_PROVIDED ENTRIES_.
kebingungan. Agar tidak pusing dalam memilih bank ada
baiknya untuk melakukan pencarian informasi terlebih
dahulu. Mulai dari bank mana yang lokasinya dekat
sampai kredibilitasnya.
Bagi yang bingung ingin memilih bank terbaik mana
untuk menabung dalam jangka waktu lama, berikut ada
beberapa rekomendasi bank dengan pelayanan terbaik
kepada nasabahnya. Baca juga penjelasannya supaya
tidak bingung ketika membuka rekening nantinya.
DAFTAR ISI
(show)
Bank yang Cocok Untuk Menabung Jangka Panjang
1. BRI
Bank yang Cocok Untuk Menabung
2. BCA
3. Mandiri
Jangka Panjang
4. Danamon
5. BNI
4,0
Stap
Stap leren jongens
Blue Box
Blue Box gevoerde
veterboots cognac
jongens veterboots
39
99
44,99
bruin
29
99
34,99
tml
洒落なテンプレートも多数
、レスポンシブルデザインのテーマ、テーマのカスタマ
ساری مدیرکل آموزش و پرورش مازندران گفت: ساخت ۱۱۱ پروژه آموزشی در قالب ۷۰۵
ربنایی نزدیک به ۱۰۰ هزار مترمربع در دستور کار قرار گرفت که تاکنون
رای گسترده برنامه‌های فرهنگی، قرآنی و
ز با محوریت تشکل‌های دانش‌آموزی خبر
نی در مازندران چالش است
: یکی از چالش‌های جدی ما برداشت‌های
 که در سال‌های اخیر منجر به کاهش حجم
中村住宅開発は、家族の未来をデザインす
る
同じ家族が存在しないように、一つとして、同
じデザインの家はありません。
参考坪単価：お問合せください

...

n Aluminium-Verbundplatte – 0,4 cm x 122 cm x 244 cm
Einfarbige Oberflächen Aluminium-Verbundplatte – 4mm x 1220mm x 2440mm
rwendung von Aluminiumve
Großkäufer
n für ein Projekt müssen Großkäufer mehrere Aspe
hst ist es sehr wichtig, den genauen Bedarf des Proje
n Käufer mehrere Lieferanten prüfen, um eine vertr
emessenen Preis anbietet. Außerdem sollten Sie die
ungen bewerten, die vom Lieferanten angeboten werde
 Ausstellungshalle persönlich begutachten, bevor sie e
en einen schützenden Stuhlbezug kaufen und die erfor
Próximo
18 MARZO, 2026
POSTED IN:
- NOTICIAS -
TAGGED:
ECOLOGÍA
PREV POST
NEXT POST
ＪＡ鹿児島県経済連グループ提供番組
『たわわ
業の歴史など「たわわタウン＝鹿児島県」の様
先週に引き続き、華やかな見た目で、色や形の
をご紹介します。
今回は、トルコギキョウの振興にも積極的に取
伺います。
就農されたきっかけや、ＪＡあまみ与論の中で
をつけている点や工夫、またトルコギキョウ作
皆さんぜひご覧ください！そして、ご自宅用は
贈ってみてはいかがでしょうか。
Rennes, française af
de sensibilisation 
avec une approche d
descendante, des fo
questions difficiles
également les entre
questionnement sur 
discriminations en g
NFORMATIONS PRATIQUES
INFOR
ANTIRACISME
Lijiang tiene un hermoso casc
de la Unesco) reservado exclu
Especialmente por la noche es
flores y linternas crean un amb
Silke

_EXERCISE BRIEF_.
Report back each line in the material above that contains the string "Panjang".

_WRITTEN ANSWER_.
Bank yang Cocok Untuk Menabung Jangka Panjang
Jangka Panjang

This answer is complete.